The 25th amendment allows the vice president to classify these troubling aspects of President Trump’s personality, in the context of the needs and dangers of the present moment, as disabling meriting temporary removal or administrative leave. The vice president’s finding must be confirmed by a majority of the cabinet or such other body as Congress may direct. That “other body” could appropriately be the group of living former presidents, as I have indicated earlier.

A True Presidential First for Donald J. Trump

President Trump likes “firsts,” and putting a President on administrative leave has never been done before. In all seriousness, deciding that the investigation warrants President Trump’s temporary removal should not be undertaken lightly. The 25th amendment allows President Trump to challenge his being placed on administrative leave, but the amendment does not anticipate for that such challenge allows the leave to be automatically canceled. There is a 21 day time-frame for Congress to consider accepting or rejecting President Trump’s challenge. Give or take a few additional days that are allowed for the transmission of notice, the amendment practically builds in a period of time in which the vice president can demonstrate the wisdom of his serving as acting president.

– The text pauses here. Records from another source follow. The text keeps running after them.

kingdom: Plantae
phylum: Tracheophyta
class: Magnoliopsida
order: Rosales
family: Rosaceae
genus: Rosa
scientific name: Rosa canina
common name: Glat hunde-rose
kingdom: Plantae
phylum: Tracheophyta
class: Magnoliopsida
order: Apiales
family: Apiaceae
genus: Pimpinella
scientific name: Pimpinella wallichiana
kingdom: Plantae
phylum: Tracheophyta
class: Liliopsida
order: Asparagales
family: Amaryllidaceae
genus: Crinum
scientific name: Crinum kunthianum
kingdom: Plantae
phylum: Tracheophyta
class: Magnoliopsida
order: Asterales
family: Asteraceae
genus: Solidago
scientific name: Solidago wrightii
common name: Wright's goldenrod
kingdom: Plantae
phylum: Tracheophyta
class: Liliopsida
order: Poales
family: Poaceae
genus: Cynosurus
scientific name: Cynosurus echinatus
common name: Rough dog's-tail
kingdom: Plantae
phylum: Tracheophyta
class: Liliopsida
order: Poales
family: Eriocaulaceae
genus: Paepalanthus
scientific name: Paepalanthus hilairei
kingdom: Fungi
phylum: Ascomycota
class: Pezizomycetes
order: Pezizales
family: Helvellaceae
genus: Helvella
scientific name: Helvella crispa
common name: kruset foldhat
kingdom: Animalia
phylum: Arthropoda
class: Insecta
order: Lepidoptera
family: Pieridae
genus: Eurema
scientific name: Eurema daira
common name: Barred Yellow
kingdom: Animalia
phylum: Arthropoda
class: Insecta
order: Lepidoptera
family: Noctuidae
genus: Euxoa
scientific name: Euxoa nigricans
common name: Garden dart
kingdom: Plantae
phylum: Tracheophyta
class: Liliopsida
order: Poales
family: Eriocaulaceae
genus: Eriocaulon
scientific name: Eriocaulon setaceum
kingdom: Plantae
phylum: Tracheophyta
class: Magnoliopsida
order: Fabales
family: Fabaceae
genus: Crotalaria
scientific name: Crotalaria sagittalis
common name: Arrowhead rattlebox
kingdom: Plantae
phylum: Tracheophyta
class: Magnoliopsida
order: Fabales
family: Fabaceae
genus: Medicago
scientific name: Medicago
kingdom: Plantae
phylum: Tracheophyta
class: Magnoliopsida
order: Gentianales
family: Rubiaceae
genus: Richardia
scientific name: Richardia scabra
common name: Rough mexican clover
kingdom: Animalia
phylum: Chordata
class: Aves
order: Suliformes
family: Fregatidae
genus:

Most importantly, we must remember that elections are about governing, not investigating; to subordinate that to an endless inquiry into who is or is not entitled to govern is to disserve the Constitution, not advance it. Indeed, to allow the investigation of the president to dismember the tools by which we govern ourselves is to deliver to Russia exactly what it wanted but failed to achieve: the impotency of American democracy. President Trump should voluntarily step aside, but if he chooses not to do so, he should be involuntarily placed on administrative leave. In this regard, one can hope – whatever the philosophical import of President Trump’s “America first” rhetoric – that, in this instance, he can grasp how favoring his nation’s well-being over his own is the correct course of action.